P/1 – E você organizou isso espontaneamente?
R – Espontaneamente, assim. Fiz todos os passos… Os professores, os mais… Foi uma torcida absurda, que eram duas oitavas séries na época, A e B. E tinha que ser… Eram os melhores. Você ia ser o melhor da escola. Foi bárbaro, bárbaro.
P/1 – E como é que você se sentiu quando você viu que a coisa deu certo?

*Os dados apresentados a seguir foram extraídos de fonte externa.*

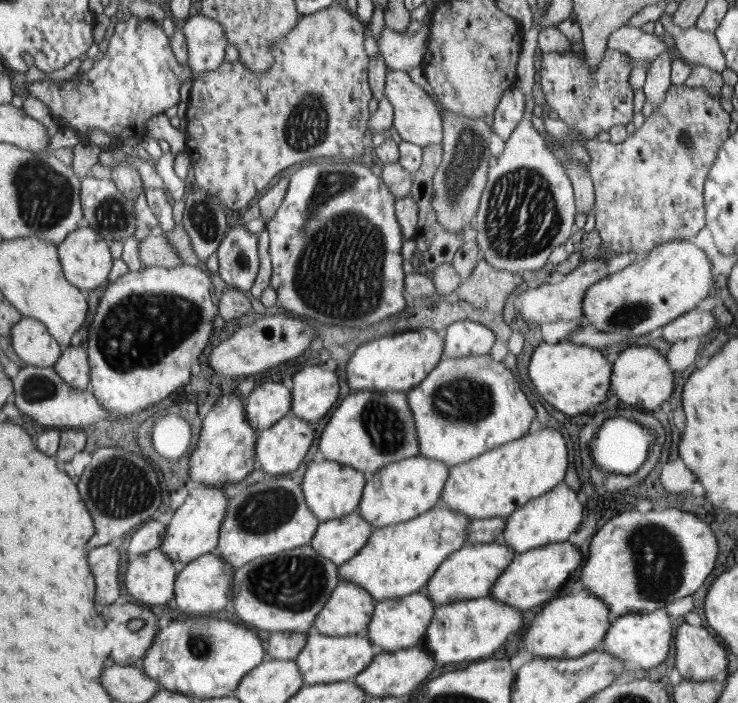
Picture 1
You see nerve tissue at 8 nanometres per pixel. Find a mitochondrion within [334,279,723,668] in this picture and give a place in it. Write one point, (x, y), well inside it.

R – Eu não tinha essa noção de conseguir organizar isso, na época. Eu acho… Tudo para mim era uma desculpa de ter alguma coisa diferente. Como eu não saía muito, meu pai não me deixava sair pelo fato de eu ser bem bagunceira, eu estava sempre inventando alguma coisa. E hoje quando minha amiga conseguiu esse DVD, recuperar, eu fiquei imaginando naquela época, eu consegui organizar tudo, porque eu envolvi tudo, professor, coordenador, diretor, a diretora da escola, as pessoas da cozinha, sabe? Prêmio. Alguém para gravar. Então… Hoje eu acho engraçado.
P/1 – Quantos anos?
R – Acho que eu tinha 14 anos, alguma coisa assim. Quatorze anos ou menos.

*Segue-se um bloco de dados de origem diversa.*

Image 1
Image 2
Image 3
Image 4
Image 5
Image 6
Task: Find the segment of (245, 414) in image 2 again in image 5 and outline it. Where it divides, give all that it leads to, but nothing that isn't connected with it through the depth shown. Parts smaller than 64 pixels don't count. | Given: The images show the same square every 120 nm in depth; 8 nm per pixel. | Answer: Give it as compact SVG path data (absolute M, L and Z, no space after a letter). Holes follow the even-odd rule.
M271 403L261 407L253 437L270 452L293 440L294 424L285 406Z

P/1 – Você já gostava desse tipo de coisa?
R – É. Acho que eu sempre gostei de organizar as coisas assim. É verdade.
P/1 – Você tinha um sonho de ser alguma coisa, assim, quando crescesse?
R –Sonho? Eu… Em relação à profissão, eu sempre, como eu sempre fiquei no comércio com meu pai e minha mãe, eu sempre fazia serviço de banco, depositar, e eu ficava admirando todas as pessoas, que ficavam no caixa do banco. Eu tinha certeza que eu ia ser caixa. Aí eu falei: “Eu vou fazer administração só para ser.” Mas como eu sempre não levei meus estudos muito a sério, sempre fui muito assim. E eu comecei namorar muito mais nova e casei muito rápido e engravidei, parei de estudar, resolvi parar de estudar. Na verdade, eu parei de estudar porque como meu pai era comerciante e a gente tinha uma estabilidade bem legal, eu não via o porquê que eu tinha que estudar: “Pô, meu pai, eu vou estudar para que? Eu vou terminar aqui no comércio, eu vou fazer isso mesmo, não quero outra coisa.” Então eu resolvi parar. Para mim, aquilo ali já estava bom. E… Mas aí logo casei. Aí, quer dizer, fiquei sem o comércio, sem nada, fui para o interior, com três meses eu resolvi engravidar. Foi tudo muito rápido. Aí eu retornei a estudar depois.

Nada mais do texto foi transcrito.